Uno dei numerosi cartelli elettorali sulle strade afghane. (EFE/ WATAN YAR )

ROMA.  – Preceduto da una lunga scia di sangue e da diversi rinvii, il giorno del voto è arrivato per l’Afghanistan, chiamato a scegliere domani il proprio capo di Stato nelle quarte elezioni presidenziali dalla caduta del regime talebano nel 2001.

Sono circa nove milioni e mezzo gli elettori che si sono registrati per votare, su una popolazione di 33 milioni. Ma ai seggi si andrà nella paura: gli islamisti hanno promesso nuovi attentati, dopo quelli delle scorse settimane che hanno preso di mira centri elettorali e appuntamenti della campagna.

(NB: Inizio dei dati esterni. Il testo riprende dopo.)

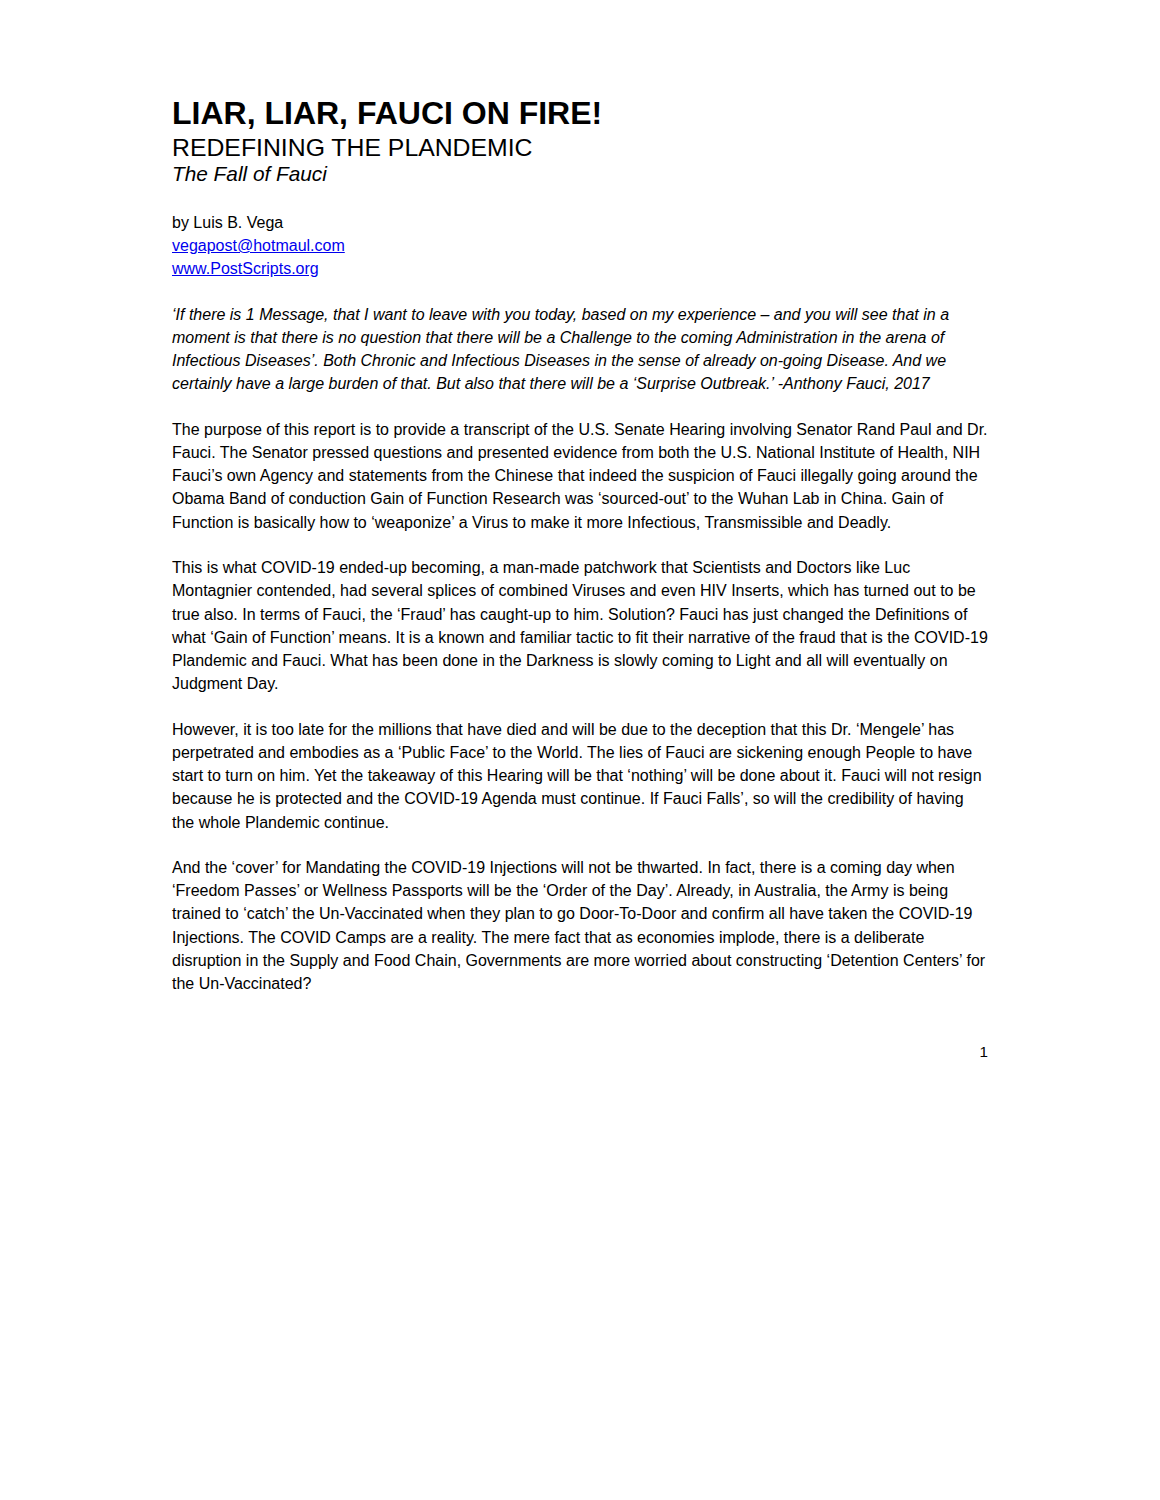LIAR, LIAR, FAUCI ON FIRE!
REDEFINING THE PLANDEMIC
The Fall of Fauci
by Luis B. Vega
vegapost@hotmaul.com www.PostScripts.org
‘If there is 1 Message, that I want to leave with you today, based on my experience – and you will see that in a moment is that there is no question that there will be a Challenge to the coming Administration in the arena of Infectious Diseases’. Both Chronic and Infectious Diseases in the sense of already on-going Disease. And we certainly have a large burden of that. But also that there will be a ‘Surprise Outbreak.’ -Anthony Fauci, 2017
The purpose of this report is to provide a transcript of the U.S. Senate Hearing involving Senator Rand Paul and Dr. Fauci. The Senator pressed questions and presented evidence from both the U.S. National Institute of Health, NIH Fauci’s own Agency and statements from the Chinese that indeed the suspicion of Fauci illegally going around the Obama Band of conduction Gain of Function Research was ‘sourced-out’ to the Wuhan Lab in China. Gain of Function is basically how to ‘weaponize’ a Virus to make it more Infectious, Transmissible and Deadly.
This is what COVID-19 ended-up becoming, a man-made patchwork that Scientists and Doctors like Luc Montagnier contended, had several splices of combined Viruses and even HIV Inserts, which has turned out to be true also. In terms of Fauci, the ‘Fraud’ has caught-up to him. Solution? Fauci has just changed the Definitions of what ‘Gain of Function’ means. It is a known and familiar tactic to fit their narrative of the fraud that is the COVID-19 Plandemic and Fauci. What has been done in the Darkness is slowly coming to Light and all will eventually on Judgment Day.
However, it is too late for the millions that have died and will be due to the deception that this Dr. ‘Mengele’ has perpetrated and embodies as a ‘Public Face’ to the World. The lies of Fauci are sickening enough People to have start to turn on him. Yet the takeaway of this Hearing will be that ‘nothing’ will be done about it. Fauci will not resign because he is protected and the COVID-19 Agenda must continue. If Fauci Falls’, so will the credibility of having the whole Plandemic continue.
And the ‘cover’ for Mandating the COVID-19 Injections will not be thwarted. In fact, there is a coming day when ‘Freedom Passes’ or Wellness Passports will be the ‘Order of the Day’. Already, in Australia, the Army is being trained to ‘catch’ the Un-Vaccinated when they plan to go Door-To-Door and confirm all have taken the COVID-19 Injections. The COVID Camps are a reality. The mere fact that as economies implode, there is a deliberate disruption in the Supply and Food Chain, Governments are more worried about constructing ‘Detention Centers’ for the Un-Vaccinated?
1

Non sono da escludere neppure rappresaglie contro i votanti, invitati apertamente dai talebani a rimanere a casa. Cinque anni fa a molti che erano andati alle urne amputarono un indice, il dito macchiato con l’inchiostro usato al seggio. Un monito a non appoggiare un governo visto come simbolo della corruzione e strumento dell’oppressione occidentale.

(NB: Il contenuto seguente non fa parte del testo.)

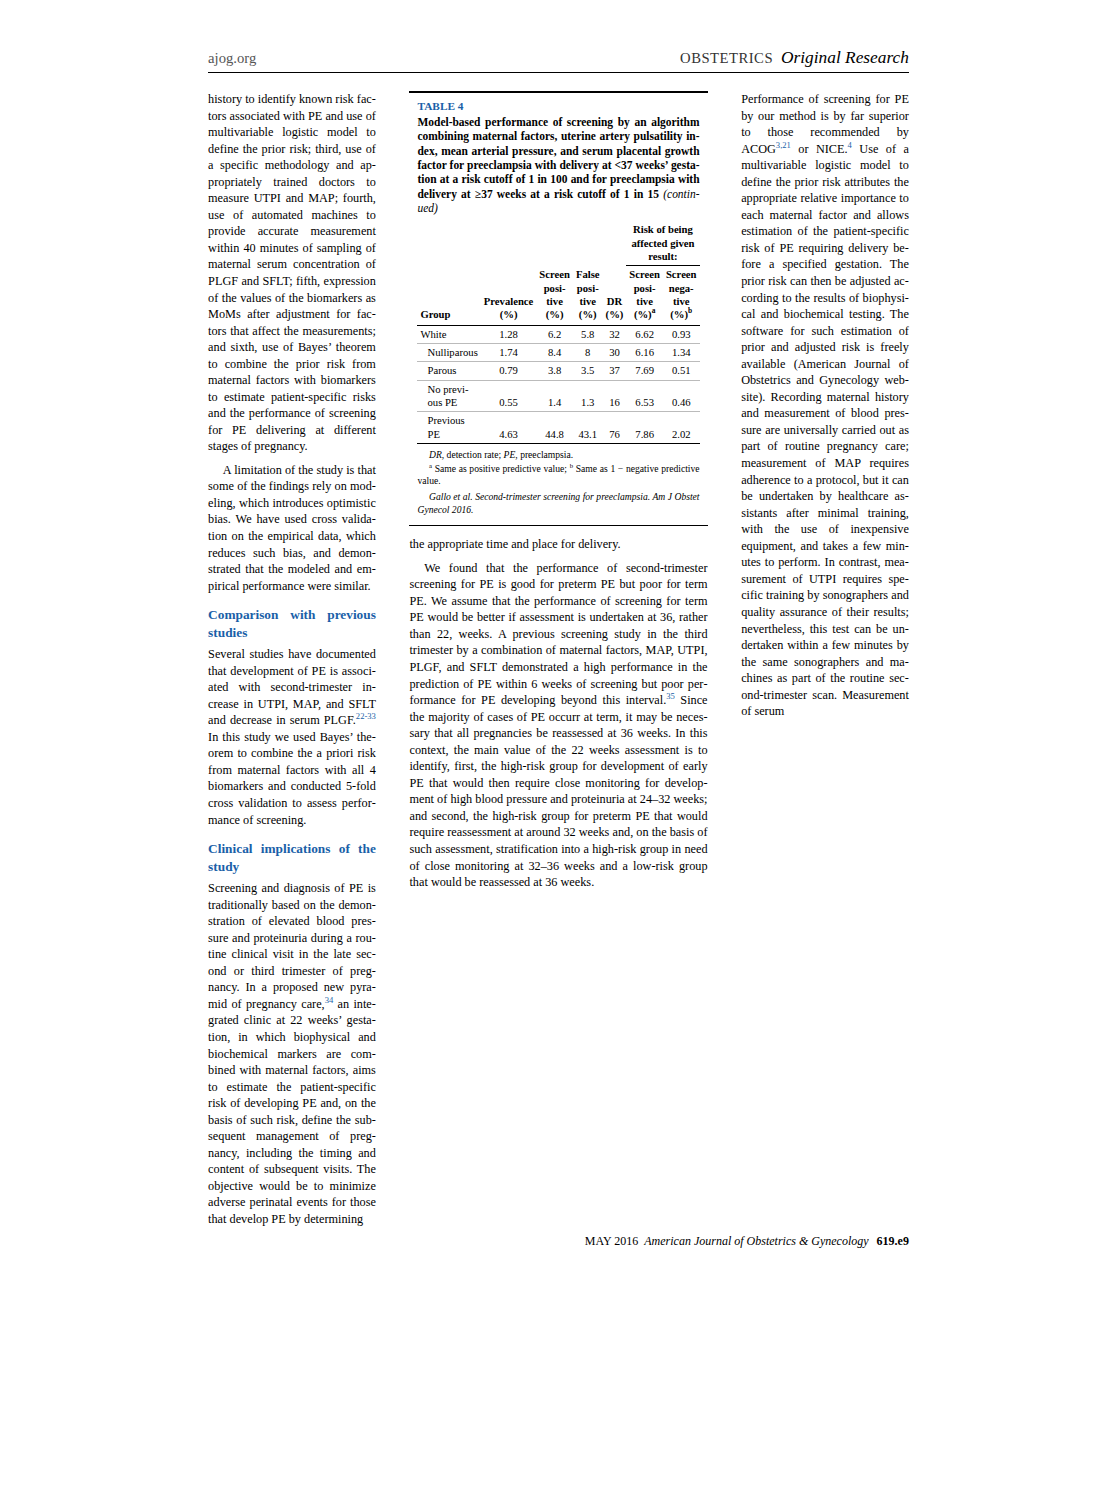ajog.org
OBSTETRICS Original Research
history to identify known risk factors associated with PE and use of multivariable logistic model to define the prior risk; third, use of a specific methodology and appropriately trained doctors to measure UTPI and MAP; fourth, use of automated machines to provide accurate measurement within 40 minutes of sampling of maternal serum concentration of PLGF and SFLT; fifth, expression of the values of the biomarkers as MoMs after adjustment for factors that affect the measurements; and sixth, use of Bayes’ theorem to combine the prior risk from maternal factors with biomarkers to estimate patient-specific risks and the performance of screening for PE delivering at different stages of pregnancy.
A limitation of the study is that some of the findings rely on modeling, which introduces optimistic bias. We have used cross validation on the empirical data, which reduces such bias, and demonstrated that the modeled and empirical performance were similar.
Comparison with previous studies
Several studies have documented that development of PE is associated with second-trimester increase in UTPI, MAP, and SFLT and decrease in serum PLGF.22-33 In this study we used Bayes’ theorem to combine the a priori risk from maternal factors with all 4 biomarkers and conducted 5-fold cross validation to assess performance of screening.
Clinical implications of the study
Screening and diagnosis of PE is traditionally based on the demonstration of elevated blood pressure and proteinuria during a routine clinical visit in the late second or third trimester of pregnancy. In a proposed new pyramid of pregnancy care,34 an integrated clinic at 22 weeks’ gestation, in which biophysical and biochemical markers are combined with maternal factors, aims to estimate the patient-specific risk of developing PE and, on the basis of such risk, define the subsequent management of pregnancy, including the timing and content of subsequent visits. The objective would be to minimize adverse perinatal events for those that develop PE by determining
TABLE 4
Model-based performance of screening by an algorithm combining maternal factors, uterine artery pulsatility index, mean arterial pressure, and serum placental growth factor for preeclampsia with delivery at <37 weeks’ gestation at a risk cutoff of 1 in 100 and for preeclampsia with delivery at ≥37 weeks at a risk cutoff of 1 in 15 (continued)
| | Risk of being affected given result: |
| --- | --- |
| Group | Prevalence (%) | Screen positive (%) | False positive (%) | DR (%) | Screen positive (%) a | Screen negative (%) b |
| White | 1.28 | 6.2 | 5.8 | 32 | 6.62 | 0.93 |
| Nulliparous | 1.74 | 8.4 | 8 | 30 | 6.16 | 1.34 |
| Parous | 0.79 | 3.8 | 3.5 | 37 | 7.69 | 0.51 |
| No previous PE | 0.55 | 1.4 | 1.3 | 16 | 6.53 | 0.46 |
| Previous PE | 4.63 | 44.8 | 43.1 | 76 | 7.86 | 2.02 |
DR, detection rate; PE, preeclampsia.
a Same as positive predictive value; b Same as 1 − negative predictive value.
Gallo et al. Second-trimester screening for preeclampsia. Am J Obstet Gynecol 2016.
the appropriate time and place for delivery.
We found that the performance of second-trimester screening for PE is good for preterm PE but poor for term PE. We assume that the performance of screening for term PE would be better if assessment is undertaken at 36, rather than 22, weeks. A previous screening study in the third trimester by a combination of maternal factors, MAP, UTPI, PLGF, and SFLT demonstrated a high performance in the prediction of PE within 6 weeks of screening but poor performance for PE developing beyond this interval.35 Since the majority of cases of PE occurr at term, it may be necessary that all pregnancies be reassessed at 36 weeks. In this context, the main value of the 22 weeks assessment is to identify, first, the high-risk group for development of early PE that would then require close monitoring for development of high blood pressure and proteinuria at 24–32 weeks; and second, the high-risk group for preterm PE that would require reassessment at around 32 weeks and, on the basis of such assessment, stratification into a high-risk group in need of close monitoring at 32–36 weeks and a low-risk group that would be reassessed at 36 weeks.
Performance of screening for PE by our method is by far superior to those recommended by ACOG3,21 or NICE.4 Use of a multivariable logistic model to define the prior risk attributes the appropriate relative importance to each maternal factor and allows estimation of the patient-specific risk of PE requiring delivery before a specified gestation. The prior risk can then be adjusted according to the results of biophysical and biochemical testing. The software for such estimation of prior and adjusted risk is freely available (American Journal of Obstetrics and Gynecology website). Recording maternal history and measurement of blood pressure are universally carried out as part of routine pregnancy care; measurement of MAP requires adherence to a protocol, but it can be undertaken by healthcare assistants after minimal training, with the use of inexpensive equipment, and takes a few minutes to perform. In contrast, measurement of UTPI requires specific training by sonographers and quality assurance of their results; nevertheless, this test can be undertaken within a few minutes by the same sonographers and machines as part of the routine second-trimester scan. Measurement of serum
MAY 2016 American Journal of Obstetrics & Gynecology 619.e9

Le elezioni arrivano a poco meno di un mese dal fallimento dei negoziati con gli Stati Uniti che avrebbero dovuto portare al ritiro definitivo delle forze Usa dal Paese.

Trump a inizio settembre ha dichiarato defunti i colloqui di pace e da allora i talebani, che già avevano annunciato di voler boicottare il voto, sono ancora di più sul piede di guerra. Soltanto la settimana scorsa sono stati 150 i morti tra attacchi degli islamisti, controffensive governative e raid dei droni americani.

In corsa per la poltrona di presidente ci sono quindici candidati, nessuno tuttavia che sembra incarnare il desiderio di cambiamento degli afghani, stanchi della corruzione imperante.

Tra loro c’è il presidente in carica Ashraf Ghani, che cerca un secondo mandato. Il 17 settembre, i talebani hanno attaccato un appuntamento della sua campagna elettorale a Parwan, uccidendo almeno 26 civili e ferendone più di 40.

Suo principale sfidante è Abdullah Abdullah, direttore generale dell’Afghanistan, un ruolo creato dopo le elezioni presidenziali del 2014.

Ingenti le misure di sicurezza per far fronte alla minaccia talebana. Fuori da ciascuno dei circa 5.000 centri elettorali allestiti in tutto il Paese ci saranno tre distinti cordoni di sicurezza, presidiati da poliziotti, intelligence e da personale dell’esercito nazionale afgano. In tutto, il ministro dell’Interno ha annunciato un dispiegamento di 72.000 agenti.

Alla vigilia del voto si è fatto sentire anche il segretario generale dell’Onu Antonio Guterres, che ha esortato a garantire agli elettori il diritto di esprimersi. “Qualsiasi atto di violenza contro il processo elettorale – ha detto -, compresi attacchi ai centri elettorali, al personale e agli elettori, è inaccettabile”.